[Opening PROVIDED INFORMATION section]

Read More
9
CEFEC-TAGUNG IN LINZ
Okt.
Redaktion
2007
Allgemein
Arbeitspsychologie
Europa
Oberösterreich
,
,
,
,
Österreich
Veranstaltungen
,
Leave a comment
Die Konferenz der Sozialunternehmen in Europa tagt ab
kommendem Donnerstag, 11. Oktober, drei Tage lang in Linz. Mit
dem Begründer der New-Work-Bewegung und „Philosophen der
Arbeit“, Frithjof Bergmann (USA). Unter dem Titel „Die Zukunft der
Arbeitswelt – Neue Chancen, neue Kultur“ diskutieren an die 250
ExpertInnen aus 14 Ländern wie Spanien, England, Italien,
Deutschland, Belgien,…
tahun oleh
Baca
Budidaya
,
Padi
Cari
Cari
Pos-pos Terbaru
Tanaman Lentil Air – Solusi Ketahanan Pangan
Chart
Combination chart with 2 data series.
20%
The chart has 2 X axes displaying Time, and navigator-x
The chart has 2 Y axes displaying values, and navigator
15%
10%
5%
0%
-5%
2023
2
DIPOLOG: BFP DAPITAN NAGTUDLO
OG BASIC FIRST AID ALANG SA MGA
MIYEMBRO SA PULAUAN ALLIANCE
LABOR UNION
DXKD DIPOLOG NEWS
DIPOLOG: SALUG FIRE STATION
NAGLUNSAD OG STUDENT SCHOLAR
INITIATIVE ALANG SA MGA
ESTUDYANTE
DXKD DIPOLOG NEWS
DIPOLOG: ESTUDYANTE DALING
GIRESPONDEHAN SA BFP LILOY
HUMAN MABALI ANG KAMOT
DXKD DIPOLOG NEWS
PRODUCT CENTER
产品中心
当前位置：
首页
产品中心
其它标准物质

[Closing PROVIDED INFORMATION section]

— GOAL OF THE EXERCISE —
Write out the items exactly as they appear, from their first line up to and including the line that contains "NAGLUNSAD OG STUDENT SCHOLAR".

— ANSWER BOX —
Read More
9
CEFEC-TAGUNG IN LINZ
Okt.
Redaktion
2007
Allgemein
Arbeitspsychologie
Europa
Oberösterreich
,
,
,
,
Österreich
Veranstaltungen
,
Leave a comment
Die Konferenz der Sozialunternehmen in Europa tagt ab
kommendem Donnerstag, 11. Oktober, drei Tage lang in Linz. Mit
dem Begründer der New-Work-Bewegung und „Philosophen der
Arbeit“, Frithjof Bergmann (USA). Unter dem Titel „Die Zukunft der
Arbeitswelt – Neue Chancen, neue Kultur“ diskutieren an die 250
ExpertInnen aus 14 Ländern wie Spanien, England, Italien,
Deutschland, Belgien,…
tahun oleh
Baca
Budidaya
,
Padi
Cari
Cari
Pos-pos Terbaru
Tanaman Lentil Air – Solusi Ketahanan Pangan
Chart
Combination chart with 2 data series.
20%
The chart has 2 X axes displaying Time, and navigator-x
The chart has 2 Y axes displaying values, and navigator
15%
10%
5%
0%
-5%
2023
2
DIPOLOG: BFP DAPITAN NAGTUDLO
OG BASIC FIRST AID ALANG SA MGA
MIYEMBRO SA PULAUAN ALLIANCE
LABOR UNION
DXKD DIPOLOG NEWS
DIPOLOG: SALUG FIRE STATION
NAGLUNSAD OG STUDENT SCHOLAR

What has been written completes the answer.